The General Accounting Office, the investigative and auditing agency of Congress, said foreign acquisitions as a share of all takeovers have increased from 6% in 1984 to 9% last year to 13% in the first half of this year.
However, of the 1,281 foreign takeovers during the 4 1/2-year period, only 17 were hostile, or resisted by the target company’s board, the GAO said in a letter to Rep. Byron L. Dorgan (D-N.D.)
Dorgan, a member of the tax-writing House Ways and Means Committee who has proposed tax measures designed to curb hostile takeovers, said in an interview Monday that he is concerned by both the increase in hostile mergers generally and by increasing foreign investment in the United States.

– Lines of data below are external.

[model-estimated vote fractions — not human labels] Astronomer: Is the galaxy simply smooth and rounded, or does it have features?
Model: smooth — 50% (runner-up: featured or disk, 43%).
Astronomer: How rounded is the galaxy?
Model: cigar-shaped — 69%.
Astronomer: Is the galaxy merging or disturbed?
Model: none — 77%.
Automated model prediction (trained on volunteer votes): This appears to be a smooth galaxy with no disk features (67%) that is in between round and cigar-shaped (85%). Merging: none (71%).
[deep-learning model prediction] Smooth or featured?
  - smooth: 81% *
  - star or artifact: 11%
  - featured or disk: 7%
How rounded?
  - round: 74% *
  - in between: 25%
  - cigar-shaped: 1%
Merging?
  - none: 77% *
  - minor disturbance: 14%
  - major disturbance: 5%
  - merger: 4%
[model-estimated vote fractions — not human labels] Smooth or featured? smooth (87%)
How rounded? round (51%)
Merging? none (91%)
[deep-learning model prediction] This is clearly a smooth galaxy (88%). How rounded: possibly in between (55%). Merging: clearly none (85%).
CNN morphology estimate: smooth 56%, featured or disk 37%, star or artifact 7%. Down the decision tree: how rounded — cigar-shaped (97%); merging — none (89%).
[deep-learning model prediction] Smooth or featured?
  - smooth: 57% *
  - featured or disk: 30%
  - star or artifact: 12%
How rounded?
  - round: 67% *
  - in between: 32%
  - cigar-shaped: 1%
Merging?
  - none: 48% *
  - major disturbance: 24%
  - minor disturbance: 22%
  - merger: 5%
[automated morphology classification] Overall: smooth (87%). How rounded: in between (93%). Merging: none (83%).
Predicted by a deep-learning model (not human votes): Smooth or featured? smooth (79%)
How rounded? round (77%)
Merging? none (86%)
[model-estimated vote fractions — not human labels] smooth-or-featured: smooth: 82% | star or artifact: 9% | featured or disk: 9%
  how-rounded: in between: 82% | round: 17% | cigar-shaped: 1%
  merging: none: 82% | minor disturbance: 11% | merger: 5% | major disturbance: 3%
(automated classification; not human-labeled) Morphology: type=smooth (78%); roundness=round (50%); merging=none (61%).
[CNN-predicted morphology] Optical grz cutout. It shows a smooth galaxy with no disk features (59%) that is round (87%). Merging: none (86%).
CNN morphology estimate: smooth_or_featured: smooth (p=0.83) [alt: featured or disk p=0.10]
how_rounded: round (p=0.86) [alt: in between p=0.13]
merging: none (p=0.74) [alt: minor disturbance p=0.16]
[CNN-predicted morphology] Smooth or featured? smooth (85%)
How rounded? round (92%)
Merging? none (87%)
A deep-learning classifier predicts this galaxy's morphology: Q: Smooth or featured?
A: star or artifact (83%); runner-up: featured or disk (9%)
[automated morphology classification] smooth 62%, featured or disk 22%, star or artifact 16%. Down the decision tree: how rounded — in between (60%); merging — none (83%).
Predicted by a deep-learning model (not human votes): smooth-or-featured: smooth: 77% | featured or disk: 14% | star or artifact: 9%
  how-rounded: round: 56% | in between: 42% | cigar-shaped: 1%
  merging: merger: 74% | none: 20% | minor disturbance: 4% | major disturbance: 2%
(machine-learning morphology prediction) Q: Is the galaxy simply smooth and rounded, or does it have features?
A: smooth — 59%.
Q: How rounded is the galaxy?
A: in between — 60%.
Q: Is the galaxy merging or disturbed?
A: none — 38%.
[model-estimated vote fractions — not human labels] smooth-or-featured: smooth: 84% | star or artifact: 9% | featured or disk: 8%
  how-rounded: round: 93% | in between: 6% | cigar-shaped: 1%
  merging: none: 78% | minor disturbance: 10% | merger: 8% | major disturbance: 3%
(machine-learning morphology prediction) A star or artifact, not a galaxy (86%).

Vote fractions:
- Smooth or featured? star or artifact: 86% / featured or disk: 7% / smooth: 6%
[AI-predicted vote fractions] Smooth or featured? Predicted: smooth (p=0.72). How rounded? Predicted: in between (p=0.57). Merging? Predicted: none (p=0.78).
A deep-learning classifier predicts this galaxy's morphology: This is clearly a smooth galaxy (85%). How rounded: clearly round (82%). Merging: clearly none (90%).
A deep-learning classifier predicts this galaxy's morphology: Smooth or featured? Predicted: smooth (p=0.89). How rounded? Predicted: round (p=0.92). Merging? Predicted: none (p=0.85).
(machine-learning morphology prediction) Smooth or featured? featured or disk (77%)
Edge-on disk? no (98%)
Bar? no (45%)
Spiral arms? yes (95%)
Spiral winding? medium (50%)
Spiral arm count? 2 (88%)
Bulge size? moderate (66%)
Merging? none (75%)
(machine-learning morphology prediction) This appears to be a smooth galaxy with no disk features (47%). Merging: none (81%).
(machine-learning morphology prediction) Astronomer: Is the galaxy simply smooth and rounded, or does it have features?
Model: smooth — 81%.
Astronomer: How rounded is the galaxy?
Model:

The steady rise until last year of the U.S. trade deficit has put more dollars in the hands of foreigners, who have in turn spent them on investments in the United States.
Much of the foreign investment has been in real estate and government securities, but Dorgan said the GAO’s figures indicate that foreigners also are buying up U.S. corporations.
“I think that raises some general policy questions that Congress has to address. . . . If you have broad foreign ownership of American assets, the question is, Who are Americans working for? Where is the income stream from those assets directed?” Dorgan said.
Other economic observers, among them Federal Reserve Board Chairman Alan Greenspan, say foreign investment can be seen as a vote of confidence in the strength of the U.S. economy. They point out that foreign investment in American firms creates jobs for U.S. citizens.
Between 1984 and mid-1988, there were 25 attempted hostile takeovers by foreigners, and 17 of them were successful. That compares to a total of 77 hostile takeovers out of 191 attempts.
Dorgan said the relative success rates--68% for foreign hostile bids, compared to 40% for contested bids generally--indicate that foreign tax laws or some difference in regulation may give foreign bidders an advantage over U.S. bidders.
British firms accounted for eight of the 17 foreign unfriendly mergers. Three were by Canadian companies, two by French firms and one each by Dutch, Japanese, Swedish and Swiss investors.